Dataset excerpts:
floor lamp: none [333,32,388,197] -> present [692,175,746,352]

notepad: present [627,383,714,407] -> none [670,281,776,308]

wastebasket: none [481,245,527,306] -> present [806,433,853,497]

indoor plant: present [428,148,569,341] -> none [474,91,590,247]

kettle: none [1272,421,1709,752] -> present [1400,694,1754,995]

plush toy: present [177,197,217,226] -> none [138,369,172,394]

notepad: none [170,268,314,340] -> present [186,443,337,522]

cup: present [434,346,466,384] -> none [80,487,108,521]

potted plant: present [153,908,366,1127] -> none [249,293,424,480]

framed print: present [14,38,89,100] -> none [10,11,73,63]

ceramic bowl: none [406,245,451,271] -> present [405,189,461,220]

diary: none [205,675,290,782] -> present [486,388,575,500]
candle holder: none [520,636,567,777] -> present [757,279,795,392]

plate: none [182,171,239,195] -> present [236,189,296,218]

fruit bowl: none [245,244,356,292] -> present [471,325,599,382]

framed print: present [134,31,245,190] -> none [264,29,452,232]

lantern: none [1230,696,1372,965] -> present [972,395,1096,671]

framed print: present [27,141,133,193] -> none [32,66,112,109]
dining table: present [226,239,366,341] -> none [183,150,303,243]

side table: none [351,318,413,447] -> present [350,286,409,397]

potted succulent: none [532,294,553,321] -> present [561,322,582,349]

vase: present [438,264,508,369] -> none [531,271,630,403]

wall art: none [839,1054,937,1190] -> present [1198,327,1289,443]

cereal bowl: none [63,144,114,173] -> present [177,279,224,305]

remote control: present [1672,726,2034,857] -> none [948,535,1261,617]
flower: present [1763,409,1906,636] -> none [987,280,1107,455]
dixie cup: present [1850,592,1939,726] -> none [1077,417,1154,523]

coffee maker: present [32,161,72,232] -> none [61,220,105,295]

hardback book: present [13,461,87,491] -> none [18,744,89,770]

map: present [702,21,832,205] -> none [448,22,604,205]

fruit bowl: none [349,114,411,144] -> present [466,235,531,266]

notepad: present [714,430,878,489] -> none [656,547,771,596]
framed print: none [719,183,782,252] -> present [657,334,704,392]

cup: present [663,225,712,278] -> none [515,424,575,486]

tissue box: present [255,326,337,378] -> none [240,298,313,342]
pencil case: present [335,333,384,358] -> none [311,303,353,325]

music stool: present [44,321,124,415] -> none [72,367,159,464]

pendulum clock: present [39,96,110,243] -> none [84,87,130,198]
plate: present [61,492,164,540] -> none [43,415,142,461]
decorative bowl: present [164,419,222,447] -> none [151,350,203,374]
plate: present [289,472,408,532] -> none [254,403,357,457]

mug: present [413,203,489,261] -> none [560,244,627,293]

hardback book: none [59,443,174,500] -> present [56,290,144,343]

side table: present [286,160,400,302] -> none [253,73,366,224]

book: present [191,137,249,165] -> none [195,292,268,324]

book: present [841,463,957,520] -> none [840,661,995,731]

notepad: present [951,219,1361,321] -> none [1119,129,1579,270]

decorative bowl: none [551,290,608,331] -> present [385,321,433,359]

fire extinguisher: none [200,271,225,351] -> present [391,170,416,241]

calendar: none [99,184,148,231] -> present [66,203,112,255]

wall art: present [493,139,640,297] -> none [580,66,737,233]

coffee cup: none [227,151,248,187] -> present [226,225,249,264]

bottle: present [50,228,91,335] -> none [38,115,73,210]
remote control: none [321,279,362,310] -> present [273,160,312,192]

**REQUIRED ACTION**
Search the records for the string "book" and return every line in which it occurs.

**RESULT OF THE TASK**
hardback book: present [13,461,87,491] -> none [18,744,89,770]
hardback book: none [59,443,174,500] -> present [56,290,144,343]
book: present [191,137,249,165] -> none [195,292,268,324]
book: present [841,463,957,520] -> none [840,661,995,731]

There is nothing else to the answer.